From the line containing "Securities | 0 [7650] |" to the end of the entries, return every line exactly, both ends included, and add nothing.
** Source material follows **
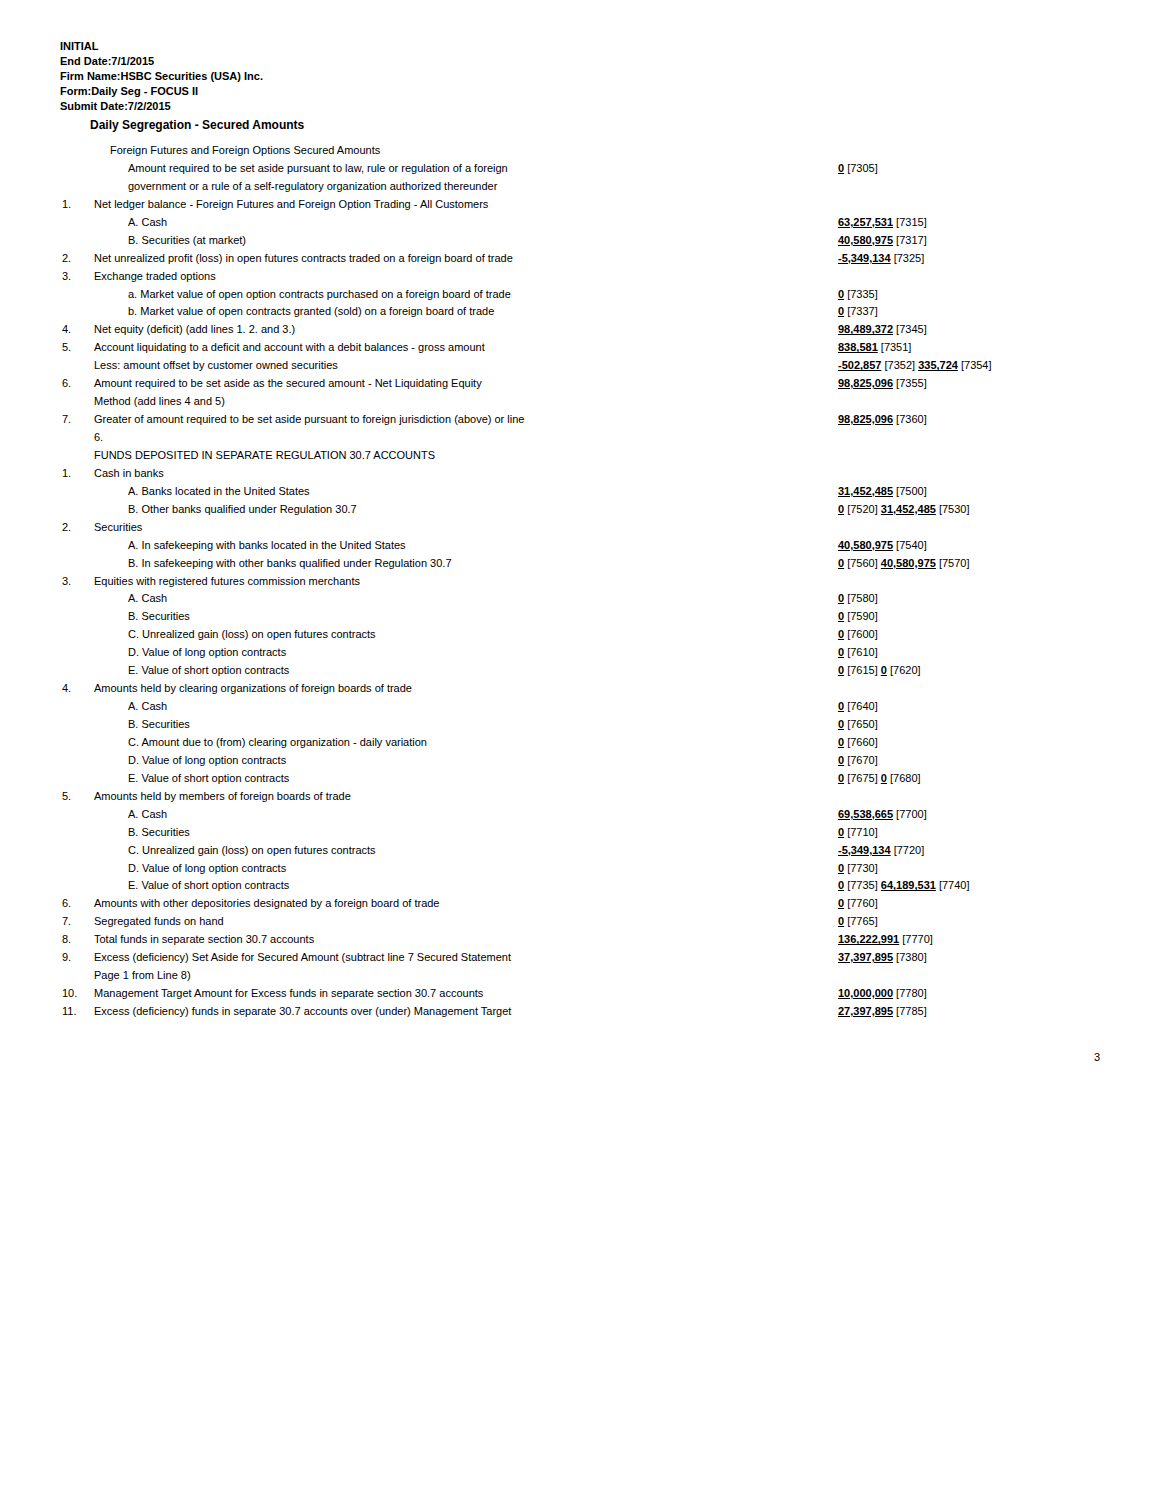INITIAL
End Date:7/1/2015
Firm Name:HSBC Securities (USA) Inc.
Form:Daily Seg - FOCUS II
Submit Date:7/2/2015
Daily Segregation - Secured Amounts
| | Foreign Futures and Foreign Options Secured Amounts | |
| | Amount required to be set aside pursuant to law, rule or regulation of a foreign | 0 [7305] |
| | government or a rule of a self-regulatory organization authorized thereunder | |
| 1. | Net ledger balance - Foreign Futures and Foreign Option Trading - All Customers | |
| | A. Cash | 63,257,531 [7315] |
| | B. Securities (at market) | 40,580,975 [7317] |
| 2. | Net unrealized profit (loss) in open futures contracts traded on a foreign board of trade | -5,349,134 [7325] |
| 3. | Exchange traded options | |
| | a. Market value of open option contracts purchased on a foreign board of trade | 0 [7335] |
| | b. Market value of open contracts granted (sold) on a foreign board of trade | 0 [7337] |
| 4. | Net equity (deficit) (add lines 1. 2. and 3.) | 98,489,372 [7345] |
| 5. | Account liquidating to a deficit and account with a debit balances - gross amount | 838,581 [7351] |
| | Less: amount offset by customer owned securities | -502,857 [7352] 335,724 [7354] |
| 6. | Amount required to be set aside as the secured amount - Net Liquidating Equity | 98,825,096 [7355] |
| | Method (add lines 4 and 5) | |
| 7. | Greater of amount required to be set aside pursuant to foreign jurisdiction (above) or line | 98,825,096 [7360] |
| | 6. | |
| | FUNDS DEPOSITED IN SEPARATE REGULATION 30.7 ACCOUNTS | |
| 1. | Cash in banks | |
| | A. Banks located in the United States | 31,452,485 [7500] |
| | B. Other banks qualified under Regulation 30.7 | 0 [7520] 31,452,485 [7530] |
| 2. | Securities | |
| | A. In safekeeping with banks located in the United States | 40,580,975 [7540] |
| | B. In safekeeping with other banks qualified under Regulation 30.7 | 0 [7560] 40,580,975 [7570] |
| 3. | Equities with registered futures commission merchants | |
| | A. Cash | 0 [7580] |
| | B. Securities | 0 [7590] |
| | C. Unrealized gain (loss) on open futures contracts | 0 [7600] |
| | D. Value of long option contracts | 0 [7610] |
| | E. Value of short option contracts | 0 [7615] 0 [7620] |
| 4. | Amounts held by clearing organizations of foreign boards of trade | |
| | A. Cash | 0 [7640] |
| | B. Securities | 0 [7650] |
| | C. Amount due to (from) clearing organization - daily variation | 0 [7660] |
| | D. Value of long option contracts | 0 [7670] |
| | E. Value of short option contracts | 0 [7675] 0 [7680] |
| 5. | Amounts held by members of foreign boards of trade | |
| | A. Cash | 69,538,665 [7700] |
| | B. Securities | 0 [7710] |
| | C. Unrealized gain (loss) on open futures contracts | -5,349,134 [7720] |
| | D. Value of long option contracts | 0 [7730] |
| | E. Value of short option contracts | 0 [7735] 64,189,531 [7740] |
| 6. | Amounts with other depositories designated by a foreign board of trade | 0 [7760] |
| 7. | Segregated funds on hand | 0 [7765] |
| 8. | Total funds in separate section 30.7 accounts | 136,222,991 [7770] |
| 9. | Excess (deficiency) Set Aside for Secured Amount (subtract line 7 Secured Statement | 37,397,895 [7380] |
| | Page 1 from Line 8) | |
| 10. | Management Target Amount for Excess funds in separate section 30.7 accounts | 10,000,000 [7780] |
| 11. | Excess (deficiency) funds in separate 30.7 accounts over (under) Management Target | 27,397,895 [7785] |
3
** End of Source material **
Task response »
| | B. Securities | 0 [7650] |
| | C. Amount due to (from) clearing organization - daily variation | 0 [7660] |
| | D. Value of long option contracts | 0 [7670] |
| | E. Value of short option contracts | 0 [7675] 0 [7680] |
| 5. | Amounts held by members of foreign boards of trade | |
| | A. Cash | 69,538,665 [7700] |
| | B. Securities | 0 [7710] |
| | C. Unrealized gain (loss) on open futures contracts | -5,349,134 [7720] |
| | D. Value of long option contracts | 0 [7730] |
| | E. Value of short option contracts | 0 [7735] 64,189,531 [7740] |
| 6. | Amounts with other depositories designated by a foreign board of trade | 0 [7760] |
| 7. | Segregated funds on hand | 0 [7765] |
| 8. | Total funds in separate section 30.7 accounts | 136,222,991 [7770] |
| 9. | Excess (deficiency) Set Aside for Secured Amount (subtract line 7 Secured Statement | 37,397,895 [7380] |
| | Page 1 from Line 8) | |
| 10. | Management Target Amount for Excess funds in separate section 30.7 accounts | 10,000,000 [7780] |
| 11. | Excess (deficiency) funds in separate 30.7 accounts over (under) Management Target | 27,397,895 [7785] |
3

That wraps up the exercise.